Work required: Reproduce the listing that follows in full. Omit its images.

--- Input Enclosed Below ---

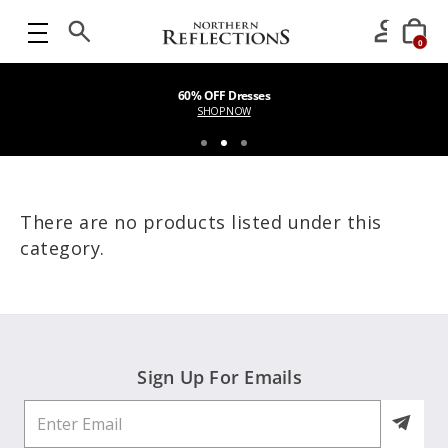
0
60% OFF Dresses
SHOP NOW
There are no products listed under this
category.
Sign Up For Emails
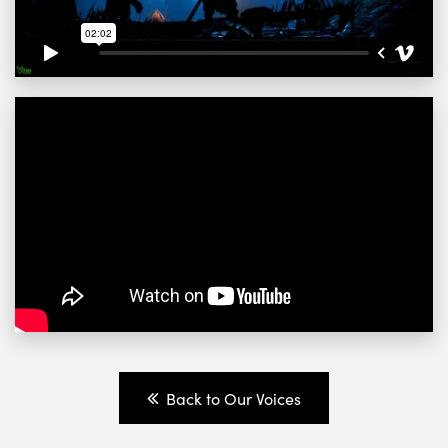
Back to Our Voices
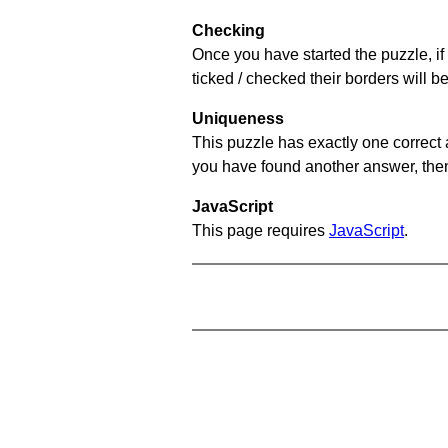
Checking
Once you have started the puzzle, if 
ticked / checked their borders will b
Uniqueness
This puzzle has exactly one correct 
you have found another answer, then c
JavaScript
This page requires
JavaScript
.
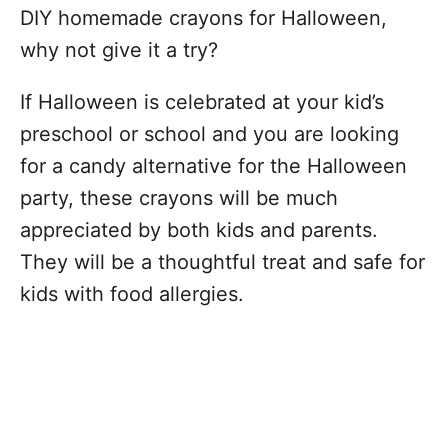
DIY homemade crayons for Halloween,
why not give it a try?
If Halloween is celebrated at your kid’s
preschool or school and you are looking
for a candy alternative for the Halloween
party, these crayons will be much
appreciated by both kids and parents.
They will be a thoughtful treat and safe for
kids with food allergies.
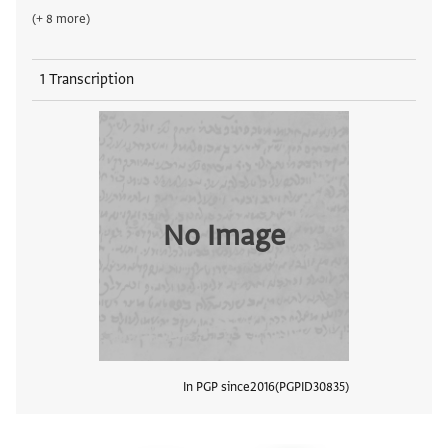
(+ 8 more)
1 Transcription
No Image
In PGP since
2016
PGPID
30835
View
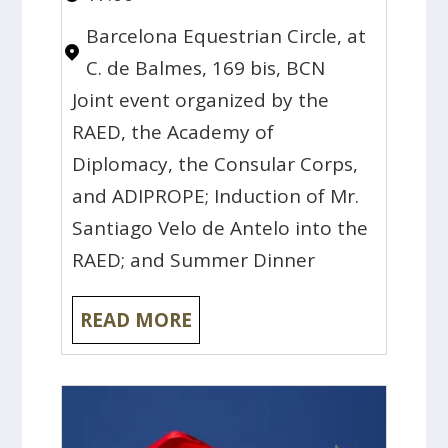
Barcelona Equestrian Circle, at
C. de Balmes, 169 bis, BCN
Joint event organized by the
RAED, the Academy of
Diplomacy, the Consular Corps,
and ADIPROPE; Induction of Mr.
Santiago Velo de Antelo into the
RAED; and Summer Dinner
READ MORE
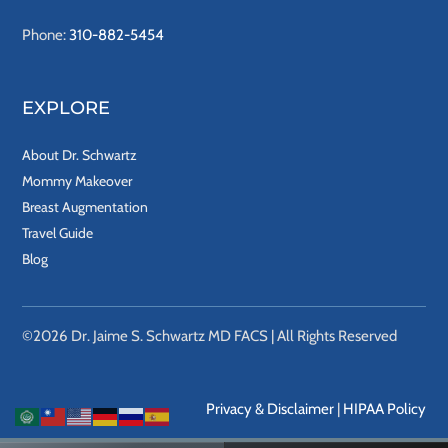
Phone:
310-882-5454
EXPLORE
About Dr. Schwartz
Mommy Makeover
Breast Augmentation
Travel Guide
Blog
©2026 Dr. Jaime S. Schwartz MD FACS | All Rights Reserved
Privacy & Disclaimer
|
HIPAA Policy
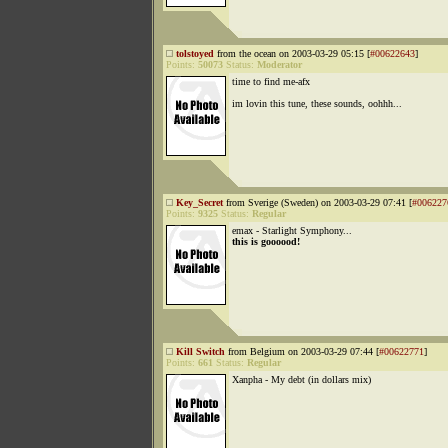
tolstoyed
from the ocean on 2003-03-29 05:15 [
#00622643
]
Points:
50073
Status:
Moderator
time to find me-afx
im lovin this tune, these sounds, oohhh...
Key_Secret
from Sverige (Sweden) on 2003-03-29 07:41 [
#006227
Points:
9325
Status:
Regular
emax - Starlight Symphony...
this is goooood!
Kill Switch
from Belgium on 2003-03-29 07:44 [
#00622771
]
Points:
661
Status:
Regular
Xanpha - My debt (in dollars mix)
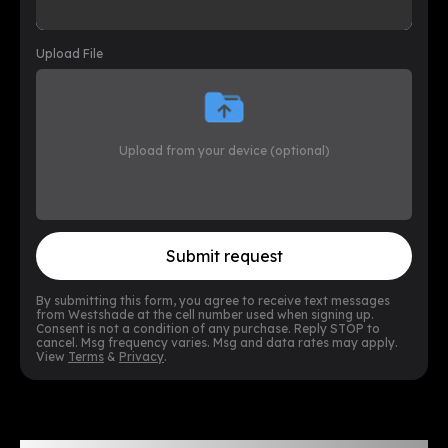
Upload File
Upload from your device (optional)
Submit request
By submitting this form, you agree to receive text messages
from Westshade at the cell number used when signing up.
Consent is not a condition of any purchase. Reply STOP to
cancel. Msg frequency varies. Msg and data rates may apply.
View
Terms
&
Privacy
.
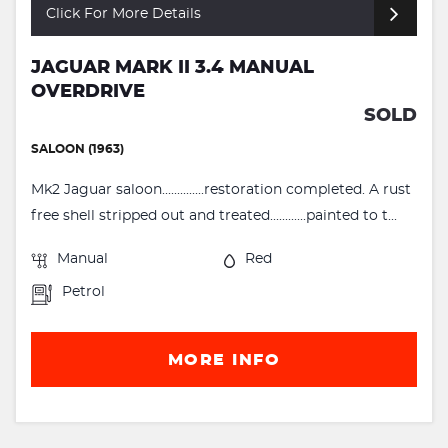
Click For More Details
JAGUAR MARK II 3.4 MANUAL
OVERDRIVE
SOLD
SALOON (1963)
Mk2 Jaguar saloon..............restoration completed. A rust
free shell stripped out and treated............painted to t...
Manual
Red
Petrol
MORE INFO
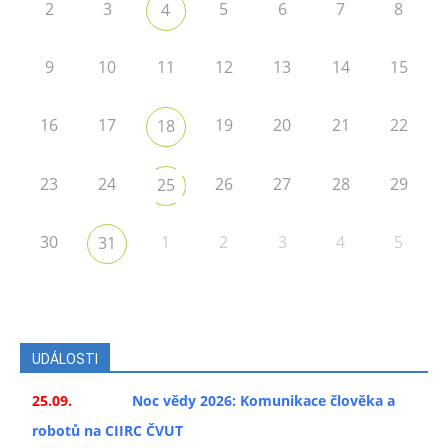
2
3
5
6
7
8
4
9
10
11
12
13
14
15
16
17
19
20
21
22
18
23
24
26
27
28
29
25
30
1
2
3
4
5
31
UDÁLOSTI
25.09.
Noc vědy 2026: Komunikace člověka a
robotů na CIIRC ČVUT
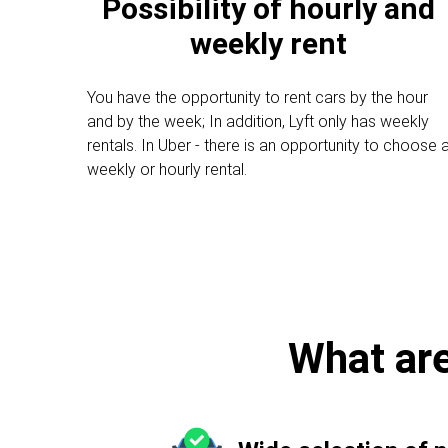
Possibility of hourly and
weekly rent
You have the opportunity to rent cars by the hour
and by the week; In addition, Lyft only has weekly
rentals. In Uber - there is an opportunity to choose 
weekly or hourly rental.
What are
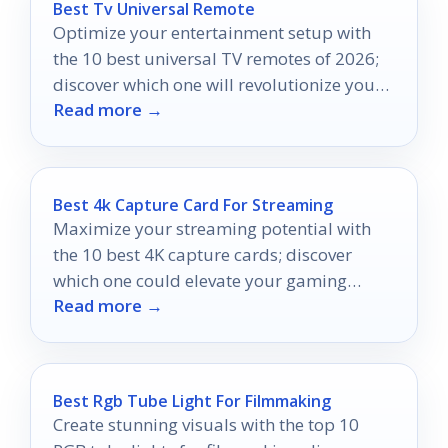
Best Tv Universal Remote
Optimize your entertainment setup with
the 10 best universal TV remotes of 2026;
discover which one will revolutionize your
Read more →
viewing experience.
Best 4k Capture Card For Streaming
Maximize your streaming potential with
the 10 best 4K capture cards; discover
which one could elevate your gaming
Read more →
experience to new heights.
Best Rgb Tube Light For Filmmaking
Create stunning visuals with the top 10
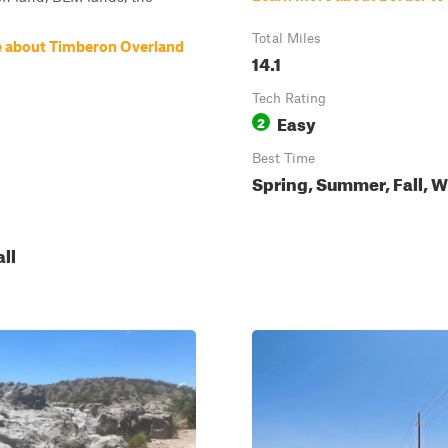
Total Miles
 about Timberon Overland
14.1
Tech Rating
Easy
2
Best Time
Spring, Summer, Fall, W
all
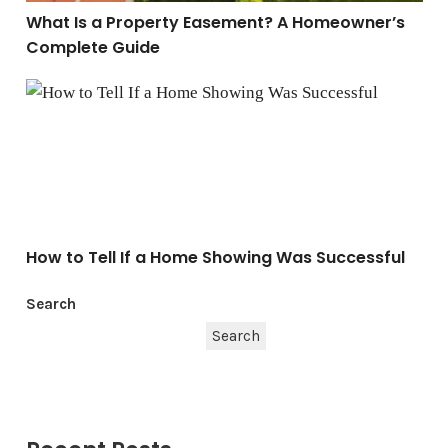
What Is a Property Easement? A Homeowner’s
Complete Guide
How to Tell If a Home Showing Was Successful
How to Tell If a Home Showing Was Successful
Search
Search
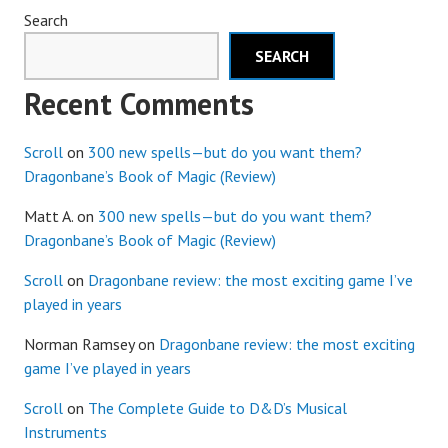
Search
SEARCH
Recent Comments
Scroll
on
300 new spells—but do you want them?
Dragonbane’s Book of Magic (Review)
Matt A.
on
300 new spells—but do you want them?
Dragonbane’s Book of Magic (Review)
Scroll
on
Dragonbane review: the most exciting game I’ve
played in years
Norman Ramsey
on
Dragonbane review: the most exciting
game I’ve played in years
Scroll
on
The Complete Guide to D&D’s Musical
Instruments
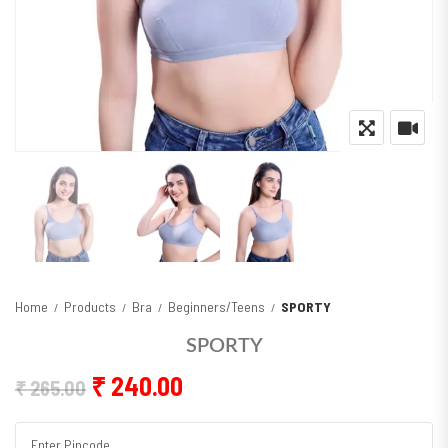
Home
Products
Bra
Beginners/Teens
SPORTY
SPORTY
Original price was: ₹ 265.00.
Current price is: ₹ 240.00
₹
240.00
₹
265.00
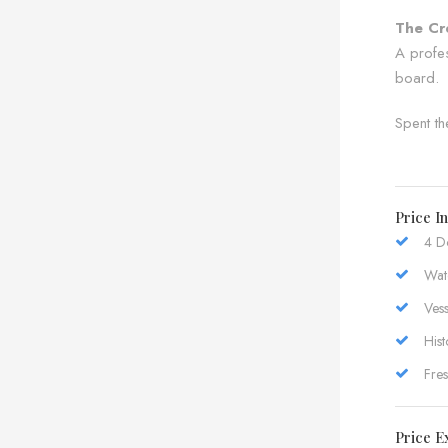
The Cr
A profes
board.
Spent th
Price I
4 D
Wate
Vess
Hist
Fre
Price E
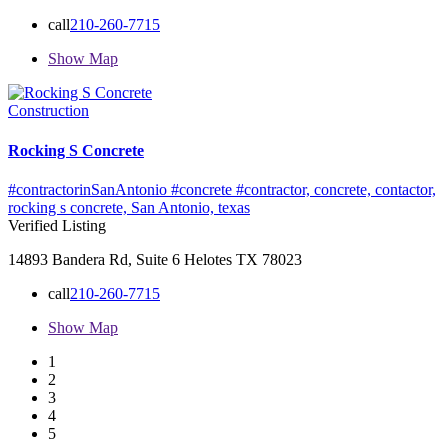
call
210-260-7715
Show Map
Construction
Rocking S Concrete
#contractorinSanAntonio #concrete #contractor,
concrete,
contactor,
rocking s concrete,
San Antonio,
texas
Verified Listing
14893 Bandera Rd, Suite 6 Helotes TX 78023
call
210-260-7715
Show Map
1
2
3
4
5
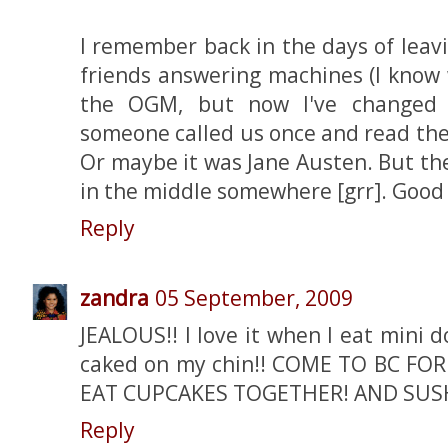
I remember back in the days of lea
friends answering machines (I know
the OGM, but now I've changed t
someone called us once and read the 
Or maybe it was Jane Austen. But th
in the middle somewhere [grr]. Good
Reply
zandra
05 September, 2009
JEALOUS!! I love it when I eat mini 
caked on my chin!! COME TO BC FOR 
EAT CUPCAKES TOGETHER! AND SUSH
Reply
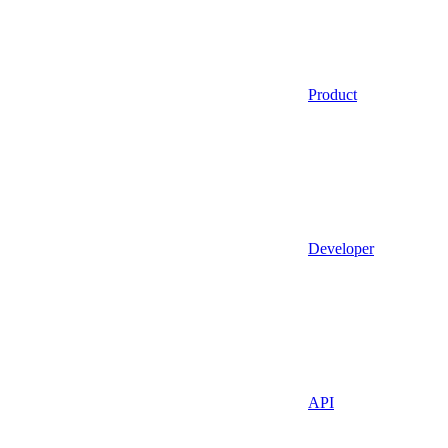
Product
Developer
API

--- End of Enclosed Input ---

Result:
0
60% OFF Dresses
SHOP NOW
There are no products listed under this
category.
Sign Up For Emails
Back to Our Voices
Checking
Once you have started the puzzle, if 
ticked / checked their borders will b
Uniqueness
This puzzle has exactly one correct 
you have found another answer, then c
JavaScript
This page requires
JavaScript
.
DIY homemade crayons for Halloween,
why not give it a try?
If Halloween is celebrated at your kid’s
preschool or school and you are looking
for a candy alternative for the Halloween
party, these crayons will be much
appreciated by both kids and parents.
They will be a thoughtful treat and safe for
kids with food allergies.
(+ 8 more)
1 Transcription
No Image
In PGP since
2016
PGPID
30835
View
Barcelona Equestrian Circle, at
C. de Balmes, 169 bis, BCN
Joint event organized by the
RAED, the Academy of
Diplomacy, the Consular Corps,
and ADIPROPE; Induction of Mr.
Santiago Velo de Antelo into the
RAED; and Summer Dinner
READ MORE
Phone:
310-882-5454
EXPLORE
About Dr. Schwartz
Mommy Makeover
Breast Augmentation
Travel Guide
Blog
©2026 Dr. Jaime S. Schwartz MD FACS | All Rights Reserved
Privacy & Disclaimer
|
HIPAA Policy
tolstoyed
from the ocean on 2003-03-29 05:15 [
#00622643
]
Points:
50073
Status:
Moderator
time to find me-afx
im lovin this tune, these sounds, oohhh...
Key_Secret
from Sverige (Sweden) on 2003-03-29 07:41 [
#006227
Points:
9325
Status:
Regular
emax - Starlight Symphony...
this is goooood!
Kill Switch
from Belgium on 2003-03-29 07:44 [
#00622771
]
Points:
661
Status:
Regular
Xanpha - My debt (in dollars mix)
Upload File
Upload from your device (optional)
Submit request
By submitting this form, you agree to receive text messages
from Westshade at the cell number used when signing up.
Consent is not a condition of any purchase. Reply STOP to
cancel. Msg frequency varies. Msg and data rates may apply.
View
Terms
&
Privacy
.
Click For More Details
JAGUAR MARK II 3.4 MANUAL
OVERDRIVE
SOLD
SALOON (1963)
Mk2 Jaguar saloon..............restoration completed. A rust
free shell stripped out and treated............painted to t...
Manual
Red
Petrol
MORE INFO
2
3
5
6
7
8
4
9
10
11
12
13
14
15
16
17
19
20
21
22
18
23
24
26
27
28
29
25
30
1
2
3
4
5
31
UDÁLOSTI
25.09.
Noc vědy 2026: Komunikace člověka a
robotů na CIIRC ČVUT
Possibility of hourly and
weekly rent
You have the opportunity to rent cars by the hour
and by the week; In addition, Lyft only has weekly
rentals. In Uber - there is an opportunity to choose 
weekly or hourly rental.
What are
Best Tv Universal Remote
Optimize your entertainment setup with
the 10 best universal TV remotes of 2026;
discover which one will revolutionize your
Read more →
viewing experience.
Best 4k Capture Card For Streaming
Maximize your streaming potential with
the 10 best 4K capture cards; discover
which one could elevate your gaming
Read more →
experience to new heights.
Best Rgb Tube Light For Filmmaking
Create stunning visuals with the top 10
Total Miles
 about Timberon Overland
14.1
Tech Rating
Easy
2
Best Time
Spring, Summer, Fall, W
all
What Is a Property Easement? A Homeowner’s
Complete Guide
How to Tell If a Home Showing Was Successful
How to Tell If a Home Showing Was Successful
Search
Search
Search
SEARCH
Recent Comments
Scroll
on
300 new spells—but do you want them?
Dragonbane’s Book of Magic (Review)
Matt A.
on
300 new spells—but do you want them?
Dragonbane’s Book of Magic (Review)
Scroll
on
Dragonbane review: the most exciting game I’ve
played in years
Norman Ramsey
on
Dragonbane review: the most exciting
game I’ve played in years
Scroll
on
The Complete Guide to D&D’s Musical
Instruments
Home
Products
Bra
Beginners/Teens
SPORTY
SPORTY
Original price was: ₹ 265.00.
Current price is: ₹ 240.00
₹
240.00
₹
265.00
The Cr
A profes
board.
Spent th
Price I
4 D
Wate
Vess
Hist
Fre
Price E
call
210-260-7715
Show Map
Construction
Rocking S Concrete
#contractorinSanAntonio #concrete #contractor,
concrete,
contactor,
rocking s concrete,
San Antonio,
texas
Verified Listing
14893 Bandera Rd, Suite 6 Helotes TX 78023
call
210-260-7715
Show Map
1
2
3
4
5
I remember back in the days of lea
friends answering machines (I know
the OGM, but now I've changed t
someone called us once and read the 
Or maybe it was Jane Austen. But th
in the middle somewhere [grr]. Good
Reply
zandra
05 September, 2009
JEALOUS!! I love it when I eat mini 
caked on my chin!! COME TO BC FOR 
EAT CUPCAKES TOGETHER! AND SUSH
Reply
Product
Developer
API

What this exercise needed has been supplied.